The Light Years
1995 • 452 pages

Ratings7

Average rating3.9

15

I'm a sucker for novels set in and around the War years (Brideshead Revisited, some of Anthony Powell's A Dance To The Music of Time etc) and I'd heard good things about The Cazalet Chronicles so I thought I'd give The Light Years a go. It's an astonishingly good book. At first it seems very “frightfully, frightfully” with the focus being on an upper middle class family as they spend the summers of 1937 and 1938 in the countryside under the looming shadow of war. But Howard's skill as a writer gives each of this huge cast of characters (from the main family themselves, their children down to servants and tutors) a unique voice of their own. You come to see them as living, breathing people not just words on a page. It's a magnificent achievement.

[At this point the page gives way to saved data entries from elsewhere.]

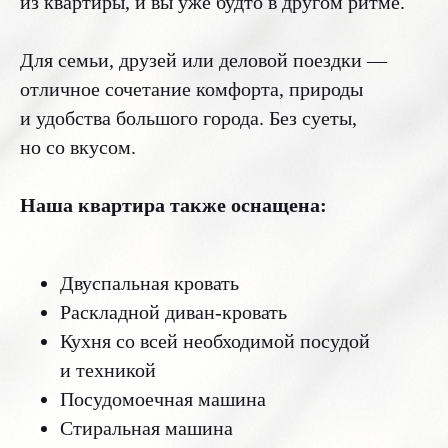
из квартиры, и вы уже будто в другом ритме.
Для семьи, друзей или деловой поездки —
отличное сочетание комфорта, природы
и удобства большого города. Без суеты,
но со вкусом.
Наша квартира также оснащена:
Двуспальная кровать
Раскладной диван-кровать
Кухня со всей необходимой посудой
и техникой
Посудомоечная машина
Стиральная машина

The Cazalets consist of three brothers (Hugh, the damaged World War 1 veteran; Edward, the ladies man; and Rupert, the failed artist making a living as a teacher), their wives and children and the grandparents - The Brig and the Duchy, and an extended family of blood relations and servants. The family business is in wood - hardwoods, veneers - and they spend the summers at Home Place in the Sussex countryside. This could easily have become a cliché-ridden “upstairs downstairs” tale (yes, Downton Abbey, I'm looking at you), but instead we get a nuanced, emotional, deeply engrossing story of a family at the tale end of the 30s, where Hitler looms large and thought of another war haunt even the children.

Their interactions, worries and troubles are superbly and subtly written, with each character a fully rounded person. What's even more impressive is how they change across the 500 pages of this novel (which, for a big book, never felt like a slog to read). Actions have consequences. People cope with the possibilities of unwanted pregnancy; public school bullying; the after effects of war; the pressures of business; affairs and the gulf between those who are “comfortably off” and those who struggle to make ends meet. Class is ever present, but it's not the focus. It is merely presented as “the way things are”. It sets the stage for a world about to be swept away by war.

Now I can see what all the fuss was about and I'll be reading the rest of the Cazalet Chronicles as soon as I can. Very highly recommended.